Talvez, tal como José, Gerd e Oscar, que nos falam do seu “grande salto” nesta edição, tenha sonhado um dia em deixar a cidade para viver no campo?
Será este desejo de vida rural, que parece estar a crescer a nível individual, um sinal de uma grande mudança coletiva que está para vir? A crise da COVID alimentou a nossa imaginação rural, tanto que por vezes lemos aqui e ali sobre um possível “êxodo urbano” presente e futuro… mas para Portugal, há poucos números e estudos disponíveis para quantificar e analisar este fenómeno: quantas pessoas deixaram Lisboa e Porto nos últimos 2 anos para se mudarem para cidades de média dimensão, aldeias ou zonas rurais? E serão aqueles que o fizeram essencialmente famílias burguesas, que compraram montes no Alentejo para inventar uma ruralidade sexy, crianças felizes a subir às árvores, tempo para meditar e fazer yoga, e uma start-up bem-sucedida em teletrabalho? Os nossos encontros com Alex, Domingas, Hugo e Uma mostram-nos que, para alguns, estas escolhas são sobretudo motivadas pela necessidade económica – a cidade expulsou os violentamente – mas também motivadas por um desejo profundo de construir as suas vidas com base noutros valores: consumir e trabalhar menos, ganhar autonomia, encontrar tempo livre e desenvolver relações sociais mais ricas.
No entanto, a realidade do mundo rural português impõe muitos limites e obstáculos entre estes desejos e a mudança efetiva: as habitações disponíveis são decrépitas, mal isoladas e inadequadas às expectativas dos habitantes urbanos, as aldeias carecem de oportunidades económicas, e a adaptação dos estilos de vida e métodos de trabalho exige mudanças profundas, para não falar do isolamento geográfico e social que ameaça os recém-chegados. No entanto, em todo o país, muitas aldeias e concelhos criaram incentivos para reter a sua população e atrair novos habitantes, procurando trazer um novo sopro de vida para o interior.

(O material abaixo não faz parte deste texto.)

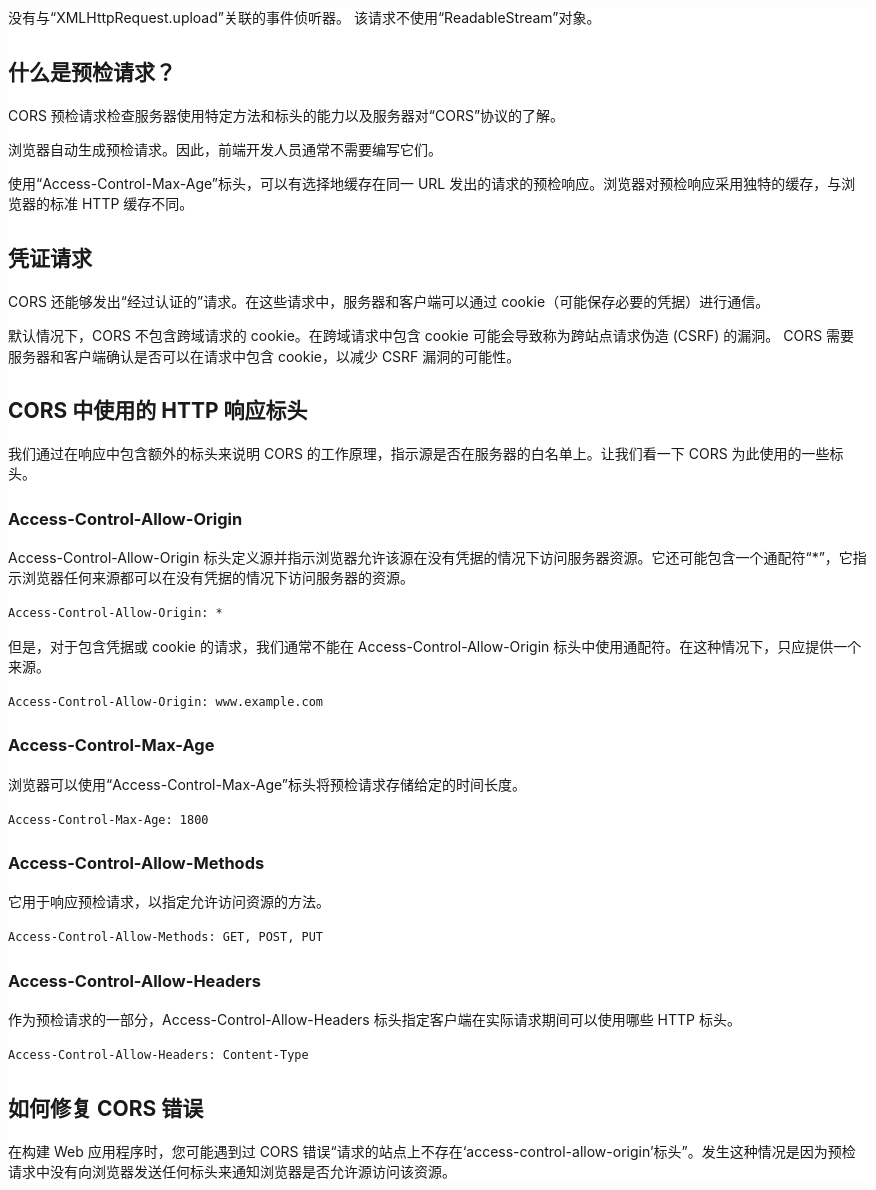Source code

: 没有与“XMLHttpRequest.upload”关联的事件侦听器。
该请求不使用“ReadableStream”对象。
## 什么是预检请求？
CORS 预检请求检查服务器使用特定方法和标头的能力以及服务器对“CORS”协议的了解。

浏览器自动生成预检请求。因此，前端开发人员通常不需要编写它们。

使用“Access-Control-Max-Age”标头，可以有选择地缓存在同一 URL 发出的请求的预检响应。浏览器对预检响应采用独特的缓存，与浏览器的标准 HTTP 缓存不同。


## 凭证请求
CORS 还能够发出“经过认证的”请求。在这些请求中，服务器和客户端可以通过 cookie（可能保存必要的凭据）进行通信。

默认情况下，CORS 不包含跨域请求的 cookie。在跨域请求中包含 cookie 可能会导致称为跨站点请求伪造 (CSRF) 的漏洞。 CORS 需要服务器和客户端确认是否可以在请求中包含 cookie，以减少 CSRF 漏洞的可能性。


## CORS 中使用的 HTTP 响应标头
我们通过在响应中包含额外的标头来说明 CORS 的工作原理，指示源是否在服务器的白名单上。让我们看一下 CORS 为此使用的一些标头。

### Access-Control-Allow-Origin
Access-Control-Allow-Origin 标头定义源并指示浏览器允许该源在没有凭据的情况下访问服务器资源。它还可能包含一个通配符“*”，它指示浏览器任何来源都可以在没有凭据的情况下访问服务器的资源。
```
Access-Control-Allow-Origin: *
```
但是，对于包含凭据或 cookie 的请求，我们通常不能在 Access-Control-Allow-Origin 标头中使用通配符。在这种情况下，只应提供一个来源。
```
Access-Control-Allow-Origin: www.example.com
```
### Access-Control-Max-Age
浏览器可以使用“Access-Control-Max-Age”标头将预检请求存储给定的时间长度。
```
Access-Control-Max-Age: 1800
```
### Access-Control-Allow-Methods
它用于响应预检请求，以指定允许访问资源的方法。
```
Access-Control-Allow-Methods: GET, POST, PUT
```

### Access-Control-Allow-Headers
作为预检请求的一部分，Access-Control-Allow-Headers 标头指定客户端在实际请求期间可以使用哪些 HTTP 标头。
```
Access-Control-Allow-Headers: Content-Type
```
## 如何修复 CORS 错误

在构建 Web 应用程序时，您可能遇到过 CORS 错误“请求的站点上不存在‘access-control-allow-origin’标头”。发生这种情况是因为预检请求中没有向浏览器发送任何标头来通知浏览器是否允许源访问该资源。

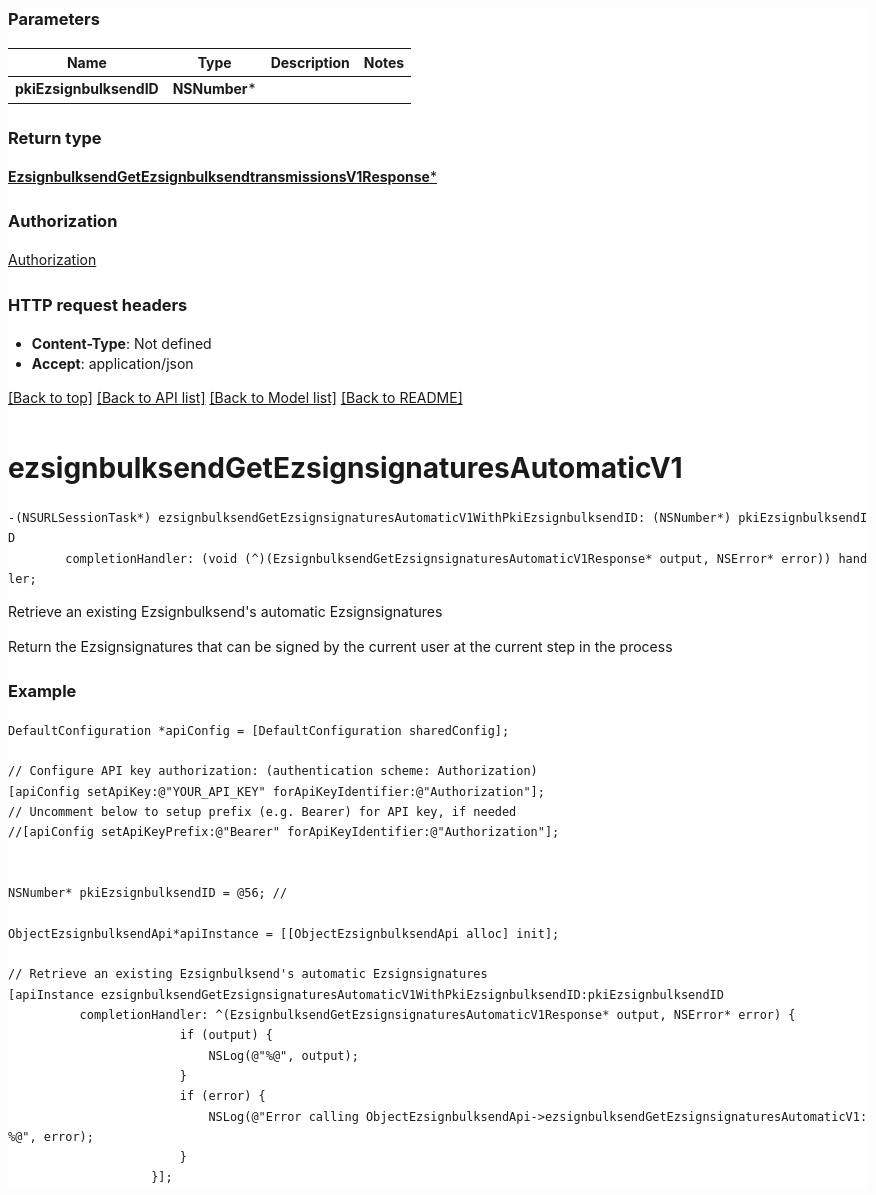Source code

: ### Parameters

Name | Type | Description  | Notes
------------- | ------------- | ------------- | -------------
 **pkiEzsignbulksendID** | **NSNumber***|  | 

### Return type

[**EzsignbulksendGetEzsignbulksendtransmissionsV1Response***](EzsignbulksendGetEzsignbulksendtransmissionsV1Response.md)

### Authorization

[Authorization](../README.md#Authorization)

### HTTP request headers

 - **Content-Type**: Not defined
 - **Accept**: application/json

[[Back to top]](#) [[Back to API list]](../README.md#documentation-for-api-endpoints) [[Back to Model list]](../README.md#documentation-for-models) [[Back to README]](../README.md)

# **ezsignbulksendGetEzsignsignaturesAutomaticV1**
```objc
-(NSURLSessionTask*) ezsignbulksendGetEzsignsignaturesAutomaticV1WithPkiEzsignbulksendID: (NSNumber*) pkiEzsignbulksendID
        completionHandler: (void (^)(EzsignbulksendGetEzsignsignaturesAutomaticV1Response* output, NSError* error)) handler;
```

Retrieve an existing Ezsignbulksend's automatic Ezsignsignatures

Return the Ezsignsignatures that can be signed by the current user at the current step in the process

### Example
```objc
DefaultConfiguration *apiConfig = [DefaultConfiguration sharedConfig];

// Configure API key authorization: (authentication scheme: Authorization)
[apiConfig setApiKey:@"YOUR_API_KEY" forApiKeyIdentifier:@"Authorization"];
// Uncomment below to setup prefix (e.g. Bearer) for API key, if needed
//[apiConfig setApiKeyPrefix:@"Bearer" forApiKeyIdentifier:@"Authorization"];


NSNumber* pkiEzsignbulksendID = @56; // 

ObjectEzsignbulksendApi*apiInstance = [[ObjectEzsignbulksendApi alloc] init];

// Retrieve an existing Ezsignbulksend's automatic Ezsignsignatures
[apiInstance ezsignbulksendGetEzsignsignaturesAutomaticV1WithPkiEzsignbulksendID:pkiEzsignbulksendID
          completionHandler: ^(EzsignbulksendGetEzsignsignaturesAutomaticV1Response* output, NSError* error) {
                        if (output) {
                            NSLog(@"%@", output);
                        }
                        if (error) {
                            NSLog(@"Error calling ObjectEzsignbulksendApi->ezsignbulksendGetEzsignsignaturesAutomaticV1: %@", error);
                        }
                    }];
```
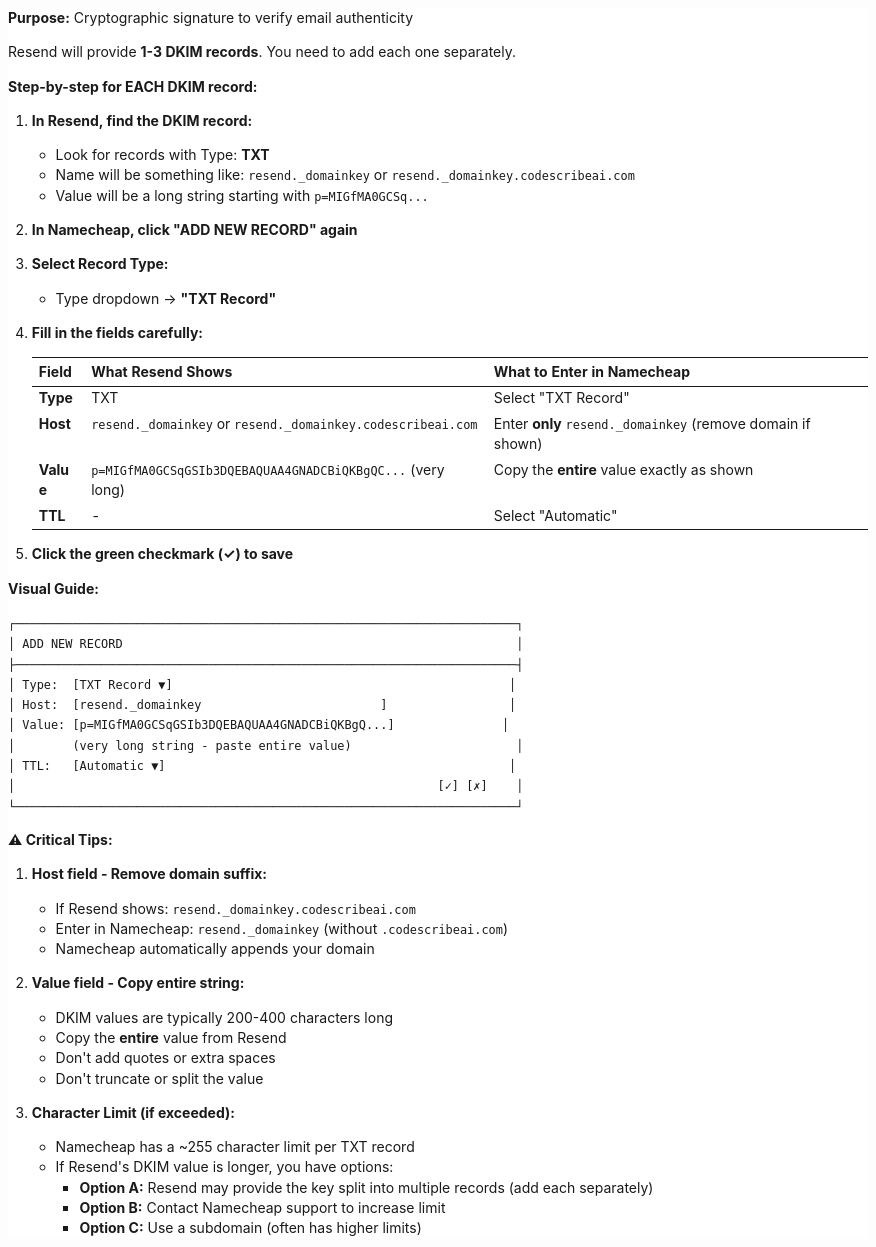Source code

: **Purpose:** Cryptographic signature to verify email authenticity

Resend will provide **1-3 DKIM records**. You need to add each one separately.

**Step-by-step for EACH DKIM record:**

1. **In Resend, find the DKIM record:**
   - Look for records with Type: **TXT**
   - Name will be something like: `resend._domainkey` or `resend._domainkey.codescribeai.com`
   - Value will be a long string starting with `p=MIGfMA0GCSq...`

2. **In Namecheap, click "ADD NEW RECORD" again**

3. **Select Record Type:**
   - Type dropdown → **"TXT Record"**

4. **Fill in the fields carefully:**

   | Field | What Resend Shows | What to Enter in Namecheap |
   |-------|-------------------|----------------------------|
   | **Type** | TXT | Select "TXT Record" |
   | **Host** | `resend._domainkey` or `resend._domainkey.codescribeai.com` | Enter **only** `resend._domainkey` (remove domain if shown) |
   | **Value** | `p=MIGfMA0GCSqGSIb3DQEBAQUAA4GNADCBiQKBgQC...` (very long) | Copy the **entire** value exactly as shown |
   | **TTL** | - | Select "Automatic" |

5. **Click the green checkmark (✓) to save**

**Visual Guide:**
```
┌──────────────────────────────────────────────────────────────────────┐
│ ADD NEW RECORD                                                       │
├──────────────────────────────────────────────────────────────────────┤
│ Type:  [TXT Record ▼]                                               │
│ Host:  [resend._domainkey                         ]                 │
│ Value: [p=MIGfMA0GCSqGSIb3DQEBAQUAA4GNADCBiQKBgQ...]               │
│        (very long string - paste entire value)                       │
│ TTL:   [Automatic ▼]                                                │
│                                                           [✓] [✗]    │
└──────────────────────────────────────────────────────────────────────┘
```

**⚠️ Critical Tips:**

1. **Host field - Remove domain suffix:**
   - If Resend shows: `resend._domainkey.codescribeai.com`
   - Enter in Namecheap: `resend._domainkey` (without `.codescribeai.com`)
   - Namecheap automatically appends your domain

2. **Value field - Copy entire string:**
   - DKIM values are typically 200-400 characters long
   - Copy the **entire** value from Resend
   - Don't add quotes or extra spaces
   - Don't truncate or split the value

3. **Character Limit (if exceeded):**
   - Namecheap has a ~255 character limit per TXT record
   - If Resend's DKIM value is longer, you have options:
     - **Option A:** Resend may provide the key split into multiple records (add each separately)
     - **Option B:** Contact Namecheap support to increase limit
     - **Option C:** Use a subdomain (often has higher limits)
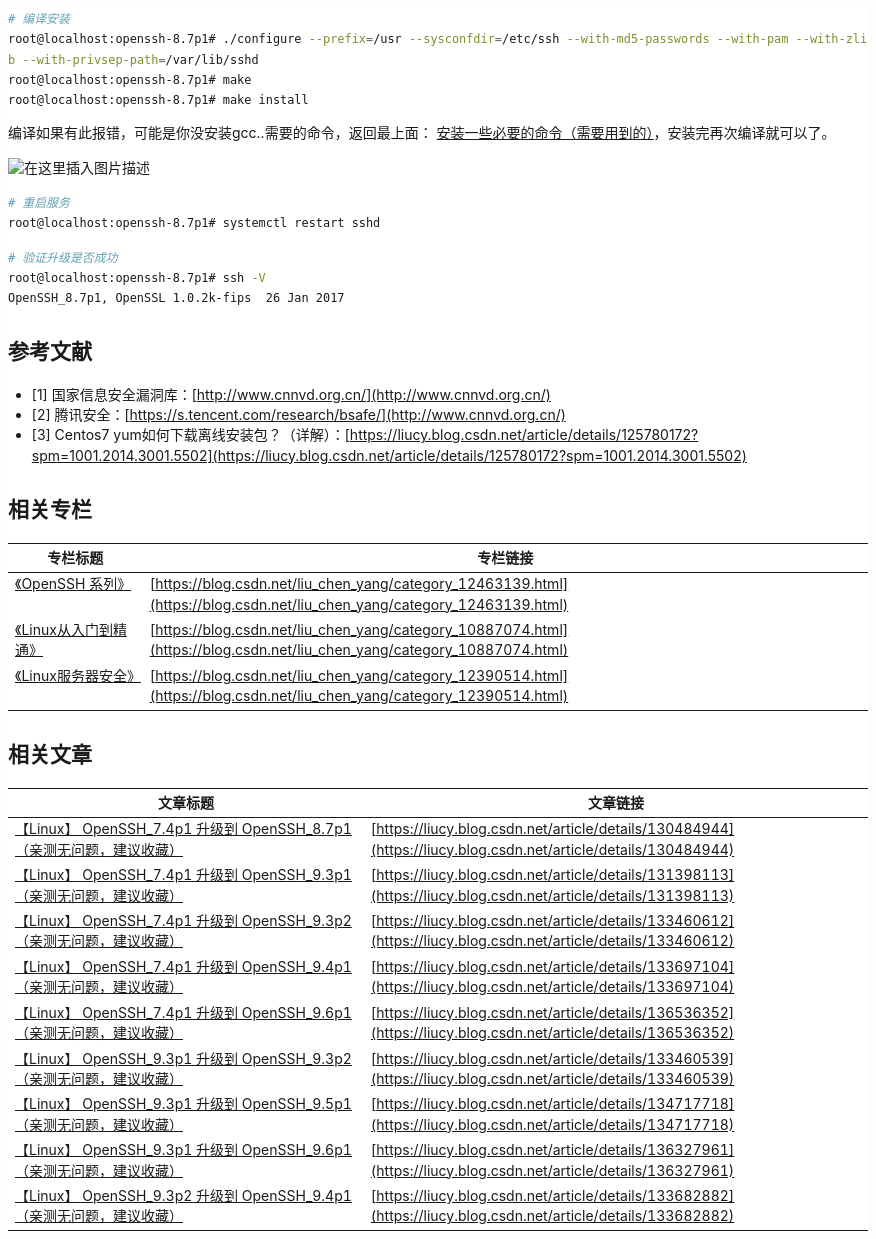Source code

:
 ```bash
# 编译安装
root@localhost:openssh-8.7p1# ./configure --prefix=/usr --sysconfdir=/etc/ssh --with-md5-passwords --with-pam --with-zlib --with-privsep-path=/var/lib/sshd
root@localhost:openssh-8.7p1# make
root@localhost:openssh-8.7p1# make install
```
编译如果有此报错，可能是你没安装gcc..需要的命令，返回最上面： [安装一些必要的命令（需要用到的）](#click_me_jump)，安装完再次编译就可以了。



![在这里插入图片描述](https://lcy-blog.oss-cn-beijing.aliyuncs.com/blog/70cf95167f6e4edaa39b2bf8fbcb174e.png)

```bash
# 重启服务
root@localhost:openssh-8.7p1# systemctl restart sshd
```

```bash
# 验证升级是否成功
root@localhost:openssh-8.7p1# ssh -V
OpenSSH_8.7p1, OpenSSL 1.0.2k-fips  26 Jan 2017
```

## 参考文献
- [1] 国家信息安全漏洞库：[http://www.cnnvd.org.cn/](http://www.cnnvd.org.cn/) 
- [2] 腾讯安全：[https://s.tencent.com/research/bsafe/](http://www.cnnvd.org.cn/)
- [3] Centos7 yum如何下载离线安装包？（详解）：[https://liucy.blog.csdn.net/article/details/125780172?spm=1001.2014.3001.5502](https://liucy.blog.csdn.net/article/details/125780172?spm=1001.2014.3001.5502)



## 相关专栏
| 专栏标题                                                     | 专栏链接                                                     |
| ------------------------------------------------------------ | ------------------------------------------------------------ |
| [《OpenSSH 系列》](https://blog.csdn.net/liu_chen_yang/category_12463139.html) | [https://blog.csdn.net/liu_chen_yang/category_12463139.html](https://blog.csdn.net/liu_chen_yang/category_12463139.html) |
| [《Linux从入门到精通》](https://blog.csdn.net/liu_chen_yang/category_10887074.html) | [https://blog.csdn.net/liu_chen_yang/category_10887074.html](https://blog.csdn.net/liu_chen_yang/category_10887074.html) |
| [《Linux服务器安全》](https://blog.csdn.net/liu_chen_yang/category_12390514.html) | [https://blog.csdn.net/liu_chen_yang/category_12390514.html](https://blog.csdn.net/liu_chen_yang/category_12390514.html) |


## 相关文章
|  文章标题|文章链接  |
|--|--|
|[【Linux】 OpenSSH_7.4p1 升级到 OpenSSH_8.7p1（亲测无问题，建议收藏）](https://liucy.blog.csdn.net/article/details/130484944)|[https://liucy.blog.csdn.net/article/details/130484944](https://liucy.blog.csdn.net/article/details/130484944)
| [【Linux】 OpenSSH_7.4p1 升级到 OpenSSH_9.3p1（亲测无问题，建议收藏）](https://liucy.blog.csdn.net/article/details/131398113) | [https://liucy.blog.csdn.net/article/details/131398113](https://liucy.blog.csdn.net/article/details/131398113) |
| [【Linux】 OpenSSH_7.4p1 升级到 OpenSSH_9.3p2（亲测无问题，建议收藏）](https://liucy.blog.csdn.net/article/details/133460612) | [https://liucy.blog.csdn.net/article/details/133460612](https://liucy.blog.csdn.net/article/details/133460612)|
|[【Linux】 OpenSSH_7.4p1 升级到 OpenSSH_9.4p1（亲测无问题，建议收藏）](https://liucy.blog.csdn.net/article/details/133697104)|[https://liucy.blog.csdn.net/article/details/133697104](https://liucy.blog.csdn.net/article/details/133697104)|
|[【Linux】 OpenSSH_7.4p1 升级到 OpenSSH_9.6p1（亲测无问题，建议收藏）](https://liucy.blog.csdn.net/article/details/136536352)|[https://liucy.blog.csdn.net/article/details/136536352](https://liucy.blog.csdn.net/article/details/136536352)|
|[【Linux】 OpenSSH_9.3p1 升级到 OpenSSH_9.3p2（亲测无问题，建议收藏）](https://liucy.blog.csdn.net/article/details/133460539)|[https://liucy.blog.csdn.net/article/details/133460539](https://liucy.blog.csdn.net/article/details/133460539)|
|[【Linux】 OpenSSH_9.3p1 升级到 OpenSSH_9.5p1（亲测无问题，建议收藏）](https://liucy.blog.csdn.net/article/details/134717718)|[https://liucy.blog.csdn.net/article/details/134717718](https://liucy.blog.csdn.net/article/details/134717718)|
|[【Linux】 OpenSSH_9.3p1 升级到 OpenSSH_9.6p1（亲测无问题，建议收藏）](https://liucy.blog.csdn.net/article/details/136327961)|[https://liucy.blog.csdn.net/article/details/136327961](https://liucy.blog.csdn.net/article/details/136327961)|
|[【Linux】 OpenSSH_9.3p2 升级到 OpenSSH_9.4p1（亲测无问题，建议收藏）](https://liucy.blog.csdn.net/article/details/133682882)|[https://liucy.blog.csdn.net/article/details/133682882](https://liucy.blog.csdn.net/article/details/133682882)|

Viver no interior hoje em dia requer profundas adaptações e invenções: não se trata de aplicar os estilos de vida urbanos dos quais fugimos, nem de esperar encontrar um modo de vida “tradicional” que nunca existiu, exceto na propaganda salazarista. Precisamos de hibridizar, inventar um futuro possível e habitável e criar alternativas que combinem a ligação ao mundo, a sobriedade e a equidade. É difícil. É entusiasmante. Foi por isso que convidámos 3 artistas a juntaremse a esta edição, porque sem arte, não vamos conseguir. A exploração destas novas formas de vida emergentes, em construção, desejáveis, é o tema deste primeiro número, e de todos os que se seguem.